Terapi Penggantian Ginjal
RRT sebaiknya dipikirkan ketika manfaat melampaui potensi
risiko, terlepas dari hasil urea spesifik dan kreatinin, namun sebelum
perkembangan emergensi uremik.RRT berkelanjutan direkomendasikan
untuk pasien yang secara hemodinamik tidak stabil atau memiliki kondisi
yang berkaitan dengan peningkatan tekanan intrakranial. Dialisis
peritoneal adalah suatu pilihan tetapi jarang digunakan pada orang dewasa
di negara- negara maju.
4. Prognosis
Beberapa studi epidemiologi skala besar telah menunjukkan bahwa
prognosis GGA (bahkan dengan pemulihan yang bagus dari serum
kreatinin) tidak sepenuhnya jinak.
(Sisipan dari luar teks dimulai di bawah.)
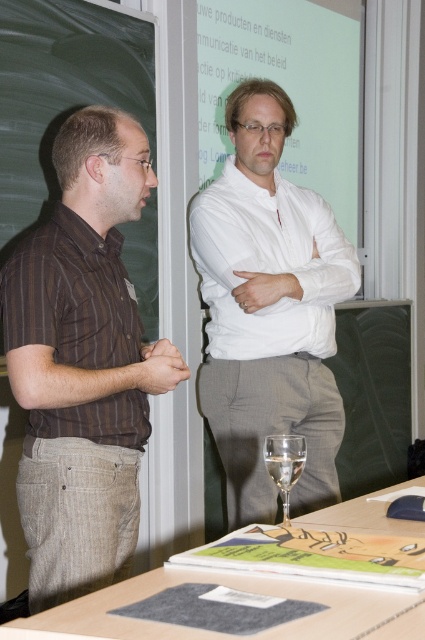
Does white smooth shirt at center have a lesser width compared to black chalkboard at left?

No.

Is point (232, 266) positioned in front of point (132, 42)?

Yes, point (232, 266) is in front of point (132, 42).

The height and width of the screenshot is (640, 425). Identify the location of white smooth shirt at center. point(269,310).

Locate an element on the screen. white smooth shirt at center is located at coordinates (269, 310).

Is the position of black chalkboard at left less distant than that of clear glass wine glass at lower center?

No, it is behind clear glass wine glass at lower center.

Does black chalkboard at left have a greater width compared to clear glass wine glass at lower center?

Correct, the width of black chalkboard at left exceeds that of clear glass wine glass at lower center.

Image resolution: width=425 pixels, height=640 pixels. What do you see at coordinates (61, 92) in the screenshot? I see `black chalkboard at left` at bounding box center [61, 92].

This screenshot has width=425, height=640. What are the coordinates of `black chalkboard at left` in the screenshot? It's located at (61, 92).

Which is more to the right, wooden table at lower center or clear glass wine glass at lower center?

Positioned to the right is clear glass wine glass at lower center.

Does wooden table at lower center have a lesser height compared to clear glass wine glass at lower center?

Yes.

Who is more forward, (x=153, y=573) or (x=289, y=461)?

Point (x=153, y=573) is in front.

Where is `wooden table at lower center`? The image size is (425, 640). wooden table at lower center is located at coordinates (229, 636).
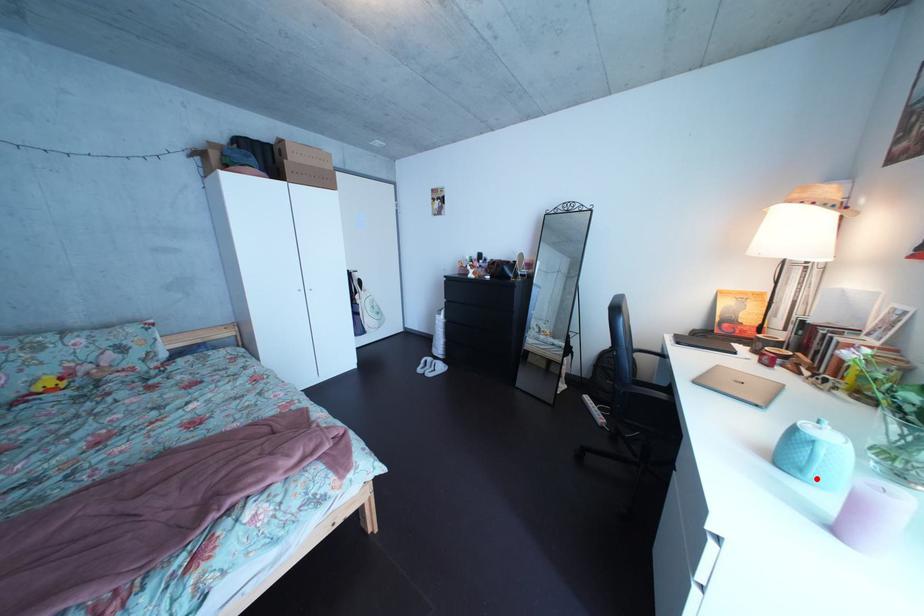
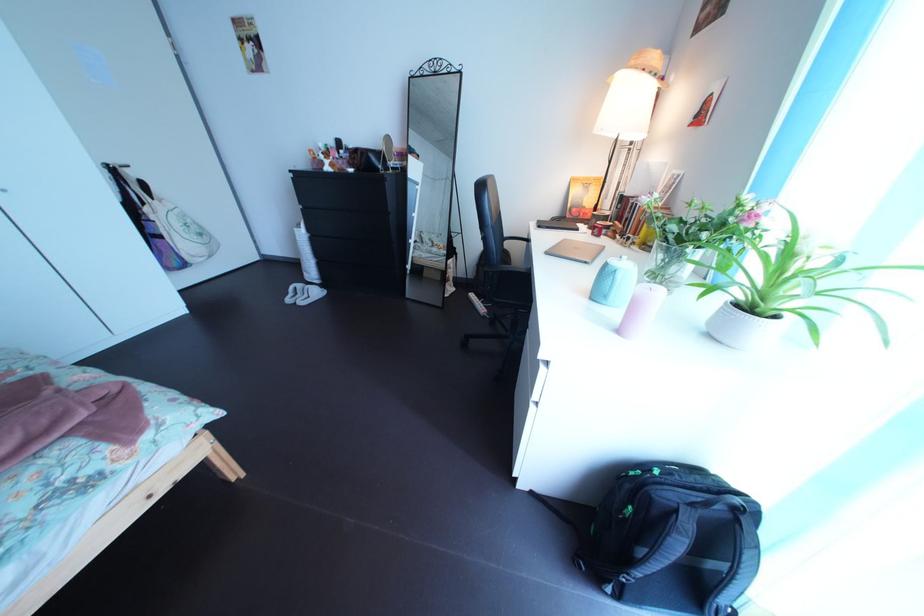
Question: A red point is marked in image1. In image2, is the corresponding 3D point closer to the camera or farther? Reply with the corresponding letter.

Choices:
 (A) The corresponding 3D point is closer.
 (B) The corresponding 3D point is farther.

Answer: (A)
Pasien yang berhasil bertahan dari GGA
berada pada peningkatan risiko mortalitas dan penyakit ginjal kronis
termasuk perkembangan ke arah gagal ginjal stadium akhir, yang mana
memiliki dampak besar terhadap harapan hidup pasien dan berpengaruh
juga terhadap biaya perawatannya. Pasien dengan diabetes, penyakit
vaskular kronis, dan penyakit ginjal kronis sangat berisiko.

A. Hipoalbuminemia
Albumin merupakan protein serum yang berfungsi untuk menjaga
tekanan onkotik koloid plasma sebesar 75-80% dan merupakan 50% dari
protein tubuh. Jika protein plasma khususnya albumin tidak dapat lagi
menjaga tekanan osmotic koloid akan terjadi ketidakseimbangan tekanan
hidrostatik yang akan menyebabkan terjadinya edema (Price & Wilson,
2005).
Albumin juga berfungsi sebagai transport berbagai macam
substansi termasuk bilirubin, asam lemak, logam, ion, hormon, dan obat-
obatan. Salah satu konsekuensi dari hipoalbuminemia adalah obat yang
seharusnya berikatan dengan protein akan berkurang, di lain pihak obat
yang tidak berikatan akan meningkat, hal ini akan meningkatkan kadar obat
dalam darah. Perubahan pada albumin juga mengganggu fungsi platelet
(Robbins, 2007).
Hipoalbuminemia adalah kadar albumin yang rendah/di bawah nilai
normal (kadar albumin serum < 3.5 g/dL). Nilai normal albumin adalah
3.5-5 g/dL atau 300-500 gram. Hipoalbuminemia mencerminkan pasokan
asam amino yang tidak memadai dari protein, sehingga mengganggu
sintesis albumin serta protein lain oleh hati. Klasifikasi hipoalbuminemia
adalah :
a. Hipoalbuminemia ringan : 3.5-3.9 g/dL
b. Hipoalbuminemia sedang : 2.5-3.5 g/dL
c. Hipoalbuminemia berat : < 2.5 g/dL

Hipoalbuminemia dapat disebabkan oleh penurunan produksi


albumin, sintesis yang tidak efektif karena kerusakan sel hati, kekurangan
intake protein, peningkatan pengeluaran albumin karena penyakit lainnya,
dan inflamasi akut maupun kronis.
a. Kurang energi protein
b. Kanker
c. Peritonitis
d. Luka bakar
e. Sepsis
f. Luka akibat pre dan post pembedahan (penurunan albumin plasma yang
terjadi setelah trauma)
g. Penyakit hati akut yang berat atau penyakit hati kronis (sintesis albumin
menurun)
h. Penyakit ginjal (hemodialysis)
i. Penyakit saluran cerna kronik
j. Radang atau infeksi tertentu (akut dan kronis)
k. Diabetes mellitus dengan gangrene
l. TB paru

Terapi hipoalbuminemia dapat dikoreksi dengan albumin intravena,


yaitu pemberian BSA (body serum albumer) dan diet tinggi albumin seperti
ekstra putih telur, ikan gabus, dan tempe kedelai.